Tonight’s watch has been magical in lots of ways.  There is virtually no wind now and the goose-winged genoas are flapping so lethargically in the tiny breaths of air that the noise they create is barely audible over the hum of the one engine.  Although this rather takes away the atmosphere, it is a necessary evil otherwise we would still be bobbing around in almost the same place tomorrow.  The sea is flat calm and the phosphorescence is absolutely amazing.  Stirred up by the passage of our hulls through the water, it sparkles like hundreds of fireworks, not just individual sparklers, but huge clumps of luminous green Roman candles.

There were other yachts just visible on the horizon earlier on my watch but they have now disappeared, leaving me to dance alone in the cockpit whenever the music on my MP3 player changes to something which I just can’t ignore.  Happy moments indeed.

It actually seems no time at all until Jim appears at 5 am to take over.  I go below and fall asleep immediately.

When I wake up it is to a completely different day.  The sky is blue, there are little fluffy white clouds and all trace of grey has gone.  There’s still bugger all wind but there is a strong current going in the right direction which helps a lot.  We go for a while without the engines and with the current manage to get 5.5 knots of speed with only an average of 8.5 knots of wind.  The current is about 2.5 knots so it makes a hell of a difference.

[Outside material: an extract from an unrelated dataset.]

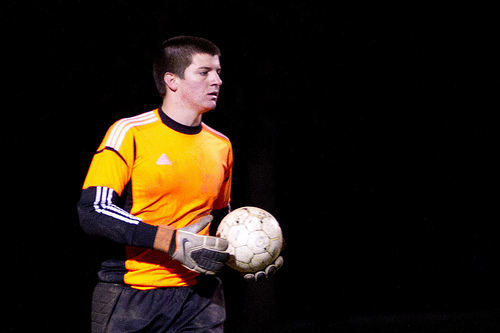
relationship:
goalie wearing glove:
[74, 31, 285, 331] [166, 212, 234, 277]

Jim cooks lunch again and it is on literally the last mouthful that a little bit of chilli or chilli oil manages to go down the wrong way and I am in immediate agony.  My lungs feel like they are on fire and I cough and cough with tears streaming down my face.  I can’t talk and can hardly breathe until Mike suggests I breathe through my nose instead which helps, and gradually the effects start to wear off.  How unpleasant.

One more day and we should be at the equator, although we are definitely in the doldrums now.  This strange phenomenon, (known nautically as the Inter-tropical Convergence Zone), is caused by two sets of wind patterns cancelling each other out, which basically leaves you with no wind, just the occasional thunderstorm, and by late afternoon, we can see some of those in the distance but they come to nothing.

We catch no fish today, we don’t even get a bite, and there are no dolphins, flying fish, birds (of the boat pooping variety or otherwise) at all.  No ships either, apart from one big bugger which passed us around 9 am this morning.

With nothing to look at and a boiling hot cockpit, I am driven down to my cabin in the afternoon, which although still hot, is comfortable and I can have the fan on.  There’s no chance of having the air conditioning on as we need all the diesel for the engines.  I sleep and do Sudoku for a few hours and when I come back up on deck it is cooler, the tea is brewing and Jim has done the washing up.  They are both obviously trying to make amends for the mess they created yesterday with their sandwiches, causing me to exclaim that I shared a boat with Beavis and Butthead aka Dirtbox and Pigpen (Dirtbox being Jim and Pigpen, Mike).

We have some more of our lovely mahi mahi for dinner, cooked in white wine with tomatoes, onions and garlic and some fresh bread dipped in.  Mike finds some dried supplies which I had forgotten about but unfortunately we have run out of olive oil and sugar.  I do need to sort out the provisioning when I get to Ecuador and provision store cupboard items almost to Australia.  That will be some feat for someone who can normally only manage to shop for one week at a time but I  can buy most things in Tahiti if I fail.  It will just cost Mike a lot more and I am trying to keep the money for my pearl necklace!!

Our position at midnight is:  01 deg 39 min N, 81 deg 03 min W

Distance so far:  1797 nautical miles

1 comment:

  1. Sounds like you had a magical night Jean.
    I wish I could join you all in the South Pacific.... haven't ruled it out completely yet.
    It snowed 3 inches here in Charleston for the first time in almost 15 years!! It was pretty and fun!